(EXERCISE GOAL):
The whole listing below must be repeated exactly.

(INFORMATION GIVEN):

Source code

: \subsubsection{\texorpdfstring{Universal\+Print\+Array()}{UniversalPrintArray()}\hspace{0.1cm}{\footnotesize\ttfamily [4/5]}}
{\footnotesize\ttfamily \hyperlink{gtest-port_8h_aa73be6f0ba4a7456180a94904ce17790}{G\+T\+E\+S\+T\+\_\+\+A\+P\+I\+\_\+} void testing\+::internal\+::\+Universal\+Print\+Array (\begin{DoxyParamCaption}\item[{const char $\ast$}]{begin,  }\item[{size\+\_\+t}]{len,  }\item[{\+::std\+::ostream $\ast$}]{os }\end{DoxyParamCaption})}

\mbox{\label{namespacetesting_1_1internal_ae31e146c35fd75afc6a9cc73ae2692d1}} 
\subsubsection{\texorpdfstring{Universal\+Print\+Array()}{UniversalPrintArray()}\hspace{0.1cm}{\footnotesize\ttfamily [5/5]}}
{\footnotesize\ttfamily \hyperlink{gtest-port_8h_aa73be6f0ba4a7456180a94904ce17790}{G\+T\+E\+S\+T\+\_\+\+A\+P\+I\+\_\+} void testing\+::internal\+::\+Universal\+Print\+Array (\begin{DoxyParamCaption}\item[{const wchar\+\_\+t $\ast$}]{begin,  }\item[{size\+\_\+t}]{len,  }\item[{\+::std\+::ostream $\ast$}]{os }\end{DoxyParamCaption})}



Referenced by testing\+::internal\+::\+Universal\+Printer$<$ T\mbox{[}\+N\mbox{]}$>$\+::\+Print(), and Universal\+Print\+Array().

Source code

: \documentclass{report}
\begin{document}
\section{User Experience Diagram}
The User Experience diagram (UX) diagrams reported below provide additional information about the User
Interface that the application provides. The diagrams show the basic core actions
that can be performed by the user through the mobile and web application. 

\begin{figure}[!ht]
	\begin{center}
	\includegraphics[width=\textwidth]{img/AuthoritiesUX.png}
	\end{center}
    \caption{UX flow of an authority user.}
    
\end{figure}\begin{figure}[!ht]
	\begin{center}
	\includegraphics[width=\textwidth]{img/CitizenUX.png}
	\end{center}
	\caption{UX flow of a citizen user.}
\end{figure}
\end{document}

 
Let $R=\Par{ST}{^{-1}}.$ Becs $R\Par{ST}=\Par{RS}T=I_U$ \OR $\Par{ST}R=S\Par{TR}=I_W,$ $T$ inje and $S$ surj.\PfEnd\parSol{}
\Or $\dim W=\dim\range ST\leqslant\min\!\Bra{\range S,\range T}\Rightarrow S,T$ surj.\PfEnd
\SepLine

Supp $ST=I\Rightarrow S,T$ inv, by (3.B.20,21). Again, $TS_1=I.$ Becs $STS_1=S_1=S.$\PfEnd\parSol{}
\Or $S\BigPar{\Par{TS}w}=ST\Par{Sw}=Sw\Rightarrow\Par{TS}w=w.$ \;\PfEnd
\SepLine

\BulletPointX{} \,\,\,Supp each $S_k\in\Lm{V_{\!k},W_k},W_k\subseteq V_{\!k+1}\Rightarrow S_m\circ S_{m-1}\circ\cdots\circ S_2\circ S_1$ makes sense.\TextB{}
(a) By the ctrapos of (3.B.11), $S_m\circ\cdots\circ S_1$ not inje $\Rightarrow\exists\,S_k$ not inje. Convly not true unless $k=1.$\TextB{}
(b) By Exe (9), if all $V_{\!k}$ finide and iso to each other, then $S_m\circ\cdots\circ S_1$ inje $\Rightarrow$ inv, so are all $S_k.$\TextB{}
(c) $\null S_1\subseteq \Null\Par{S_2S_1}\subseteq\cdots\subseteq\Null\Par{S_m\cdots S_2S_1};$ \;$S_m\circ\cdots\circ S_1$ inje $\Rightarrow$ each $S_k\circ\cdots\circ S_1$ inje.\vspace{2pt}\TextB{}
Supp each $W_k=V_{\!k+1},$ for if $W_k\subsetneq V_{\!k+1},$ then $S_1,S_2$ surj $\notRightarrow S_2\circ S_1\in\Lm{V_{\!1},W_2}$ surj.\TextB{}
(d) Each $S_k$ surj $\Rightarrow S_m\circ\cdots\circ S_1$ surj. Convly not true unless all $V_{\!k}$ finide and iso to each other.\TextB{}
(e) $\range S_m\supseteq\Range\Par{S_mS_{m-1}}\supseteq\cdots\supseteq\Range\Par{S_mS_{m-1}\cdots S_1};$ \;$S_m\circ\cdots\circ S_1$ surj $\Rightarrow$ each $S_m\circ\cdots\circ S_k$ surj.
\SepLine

(TASK RESPONSE):
Source code

: \subsubsection{\texorpdfstring{Universal\+Print\+Array()}{UniversalPrintArray()}\hspace{0.1cm}{\footnotesize\ttfamily [4/5]}}
{\footnotesize\ttfamily \hyperlink{gtest-port_8h_aa73be6f0ba4a7456180a94904ce17790}{G\+T\+E\+S\+T\+\_\+\+A\+P\+I\+\_\+} void testing\+::internal\+::\+Universal\+Print\+Array (\begin{DoxyParamCaption}\item[{const char $\ast$}]{begin,  }\item[{size\+\_\+t}]{len,  }\item[{\+::std\+::ostream $\ast$}]{os }\end{DoxyParamCaption})}

\mbox{\label{namespacetesting_1_1internal_ae31e146c35fd75afc6a9cc73ae2692d1}} 
\subsubsection{\texorpdfstring{Universal\+Print\+Array()}{UniversalPrintArray()}\hspace{0.1cm}{\footnotesize\ttfamily [5/5]}}
{\footnotesize\ttfamily \hyperlink{gtest-port_8h_aa73be6f0ba4a7456180a94904ce17790}{G\+T\+E\+S\+T\+\_\+\+A\+P\+I\+\_\+} void testing\+::internal\+::\+Universal\+Print\+Array (\begin{DoxyParamCaption}\item[{const wchar\+\_\+t $\ast$}]{begin,  }\item[{size\+\_\+t}]{len,  }\item[{\+::std\+::ostream $\ast$}]{os }\end{DoxyParamCaption})}



Referenced by testing\+::internal\+::\+Universal\+Printer$<$ T\mbox{[}\+N\mbox{]}$>$\+::\+Print(), and Universal\+Print\+Array().

Source code

: \documentclass{report}
\begin{document}
\section{User Experience Diagram}
The User Experience diagram (UX) diagrams reported below provide additional information about the User
Interface that the application provides. The diagrams show the basic core actions
that can be performed by the user through the mobile and web application. 

\begin{figure}[!ht]
	\begin{center}
	\includegraphics[width=\textwidth]{img/AuthoritiesUX.png}
	\end{center}
    \caption{UX flow of an authority user.}
    
\end{figure}\begin{figure}[!ht]
	\begin{center}
	\includegraphics[width=\textwidth]{img/CitizenUX.png}
	\end{center}
	\caption{UX flow of a citizen user.}
\end{figure}
\end{document}

 
Let $R=\Par{ST}{^{-1}}.$ Becs $R\Par{ST}=\Par{RS}T=I_U$ \OR $\Par{ST}R=S\Par{TR}=I_W,$ $T$ inje and $S$ surj.\PfEnd\parSol{}
\Or $\dim W=\dim\range ST\leqslant\min\!\Bra{\range S,\range T}\Rightarrow S,T$ surj.\PfEnd
\SepLine

Supp $ST=I\Rightarrow S,T$ inv, by (3.B.20,21). Again, $TS_1=I.$ Becs $STS_1=S_1=S.$\PfEnd\parSol{}
\Or $S\BigPar{\Par{TS}w}=ST\Par{Sw}=Sw\Rightarrow\Par{TS}w=w.$ \;\PfEnd
\SepLine

\BulletPointX{} \,\,\,Supp each $S_k\in\Lm{V_{\!k},W_k},W_k\subseteq V_{\!k+1}\Rightarrow S_m\circ S_{m-1}\circ\cdots\circ S_2\circ S_1$ makes sense.\TextB{}
(a) By the ctrapos of (3.B.11), $S_m\circ\cdots\circ S_1$ not inje $\Rightarrow\exists\,S_k$ not inje. Convly not true unless $k=1.$\TextB{}
(b) By Exe (9), if all $V_{\!k}$ finide and iso to each other, then $S_m\circ\cdots\circ S_1$ inje $\Rightarrow$ inv, so are all $S_k.$\TextB{}
(c) $\null S_1\subseteq \Null\Par{S_2S_1}\subseteq\cdots\subseteq\Null\Par{S_m\cdots S_2S_1};$ \;$S_m\circ\cdots\circ S_1$ inje $\Rightarrow$ each $S_k\circ\cdots\circ S_1$ inje.\vspace{2pt}\TextB{}
Supp each $W_k=V_{\!k+1},$ for if $W_k\subsetneq V_{\!k+1},$ then $S_1,S_2$ surj $\notRightarrow S_2\circ S_1\in\Lm{V_{\!1},W_2}$ surj.\TextB{}
(d) Each $S_k$ surj $\Rightarrow S_m\circ\cdots\circ S_1$ surj. Convly not true unless all $V_{\!k}$ finide and iso to each other.\TextB{}
(e) $\range S_m\supseteq\Range\Par{S_mS_{m-1}}\supseteq\cdots\supseteq\Range\Par{S_mS_{m-1}\cdots S_1};$ \;$S_m\circ\cdots\circ S_1$ surj $\Rightarrow$ each $S_m\circ\cdots\circ S_k$ surj.
\SepLine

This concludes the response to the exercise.